Stored dataset items:
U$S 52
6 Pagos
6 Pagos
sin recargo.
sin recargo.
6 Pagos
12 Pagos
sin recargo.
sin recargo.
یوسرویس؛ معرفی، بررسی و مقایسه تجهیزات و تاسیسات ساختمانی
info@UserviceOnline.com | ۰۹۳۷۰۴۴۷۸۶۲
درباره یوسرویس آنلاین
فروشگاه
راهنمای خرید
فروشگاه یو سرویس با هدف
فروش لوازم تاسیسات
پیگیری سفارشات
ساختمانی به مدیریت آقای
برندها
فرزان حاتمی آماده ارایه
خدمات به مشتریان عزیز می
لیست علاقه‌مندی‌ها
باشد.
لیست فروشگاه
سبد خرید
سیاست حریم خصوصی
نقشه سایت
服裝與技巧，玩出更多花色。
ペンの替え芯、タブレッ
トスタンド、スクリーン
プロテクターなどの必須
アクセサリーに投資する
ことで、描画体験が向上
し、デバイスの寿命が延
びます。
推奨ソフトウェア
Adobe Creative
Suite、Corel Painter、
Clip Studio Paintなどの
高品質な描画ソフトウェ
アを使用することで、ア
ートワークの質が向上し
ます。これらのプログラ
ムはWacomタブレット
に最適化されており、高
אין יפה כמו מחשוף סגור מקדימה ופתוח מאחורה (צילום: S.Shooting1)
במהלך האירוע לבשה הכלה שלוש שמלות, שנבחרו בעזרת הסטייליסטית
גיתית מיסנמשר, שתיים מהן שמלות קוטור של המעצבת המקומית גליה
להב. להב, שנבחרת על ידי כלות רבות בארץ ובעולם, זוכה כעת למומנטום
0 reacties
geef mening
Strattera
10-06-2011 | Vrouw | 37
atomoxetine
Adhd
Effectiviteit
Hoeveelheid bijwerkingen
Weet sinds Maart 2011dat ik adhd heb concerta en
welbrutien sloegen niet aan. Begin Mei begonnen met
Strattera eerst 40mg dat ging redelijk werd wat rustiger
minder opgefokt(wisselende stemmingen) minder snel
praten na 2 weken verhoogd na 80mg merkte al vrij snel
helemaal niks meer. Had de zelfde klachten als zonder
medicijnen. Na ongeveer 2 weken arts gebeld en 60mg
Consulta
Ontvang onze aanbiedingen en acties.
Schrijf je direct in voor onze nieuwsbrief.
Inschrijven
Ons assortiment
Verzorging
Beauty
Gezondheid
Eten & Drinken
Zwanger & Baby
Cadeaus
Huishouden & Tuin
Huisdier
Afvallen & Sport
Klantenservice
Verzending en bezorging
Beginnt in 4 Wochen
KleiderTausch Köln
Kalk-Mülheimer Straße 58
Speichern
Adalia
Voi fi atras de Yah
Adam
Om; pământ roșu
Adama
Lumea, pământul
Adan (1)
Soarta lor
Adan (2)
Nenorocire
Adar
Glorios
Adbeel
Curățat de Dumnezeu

■ What to do
Please write out all of the material above line by line, keeping every character the same.

■ Result of this task
U$S 52
6 Pagos
6 Pagos
sin recargo.
sin recargo.
6 Pagos
12 Pagos
sin recargo.
sin recargo.
یوسرویس؛ معرفی، بررسی و مقایسه تجهیزات و تاسیسات ساختمانی
info@UserviceOnline.com | ۰۹۳۷۰۴۴۷۸۶۲
درباره یوسرویس آنلاین
فروشگاه
راهنمای خرید
فروشگاه یو سرویس با هدف
فروش لوازم تاسیسات
پیگیری سفارشات
ساختمانی به مدیریت آقای
برندها
فرزان حاتمی آماده ارایه
خدمات به مشتریان عزیز می
لیست علاقه‌مندی‌ها
باشد.
لیست فروشگاه
سبد خرید
سیاست حریم خصوصی
نقشه سایت
服裝與技巧，玩出更多花色。
ペンの替え芯、タブレッ
トスタンド、スクリーン
プロテクターなどの必須
アクセサリーに投資する
ことで、描画体験が向上
し、デバイスの寿命が延
びます。
推奨ソフトウェア
Adobe Creative
Suite、Corel Painter、
Clip Studio Paintなどの
高品質な描画ソフトウェ
アを使用することで、ア
ートワークの質が向上し
ます。これらのプログラ
ムはWacomタブレット
に最適化されており、高
אין יפה כמו מחשוף סגור מקדימה ופתוח מאחורה (צילום: S.Shooting1)
במהלך האירוע לבשה הכלה שלוש שמלות, שנבחרו בעזרת הסטייליסטית
גיתית מיסנמשר, שתיים מהן שמלות קוטור של המעצבת המקומית גליה
להב. להב, שנבחרת על ידי כלות רבות בארץ ובעולם, זוכה כעת למומנטום
0 reacties
geef mening
Strattera
10-06-2011 | Vrouw | 37
atomoxetine
Adhd
Effectiviteit
Hoeveelheid bijwerkingen
Weet sinds Maart 2011dat ik adhd heb concerta en
welbrutien sloegen niet aan. Begin Mei begonnen met
Strattera eerst 40mg dat ging redelijk werd wat rustiger
minder opgefokt(wisselende stemmingen) minder snel
praten na 2 weken verhoogd na 80mg merkte al vrij snel
helemaal niks meer. Had de zelfde klachten als zonder
medicijnen. Na ongeveer 2 weken arts gebeld en 60mg
Consulta
Ontvang onze aanbiedingen en acties.
Schrijf je direct in voor onze nieuwsbrief.
Inschrijven
Ons assortiment
Verzorging
Beauty
Gezondheid
Eten & Drinken
Zwanger & Baby
Cadeaus
Huishouden & Tuin
Huisdier
Afvallen & Sport
Klantenservice
Verzending en bezorging
Beginnt in 4 Wochen
KleiderTausch Köln
Kalk-Mülheimer Straße 58
Speichern
Adalia
Voi fi atras de Yah
Adam
Om; pământ roșu
Adama
Lumea, pământul
Adan (1)
Soarta lor
Adan (2)
Nenorocire
Adar
Glorios
Adbeel
Curățat de Dumnezeu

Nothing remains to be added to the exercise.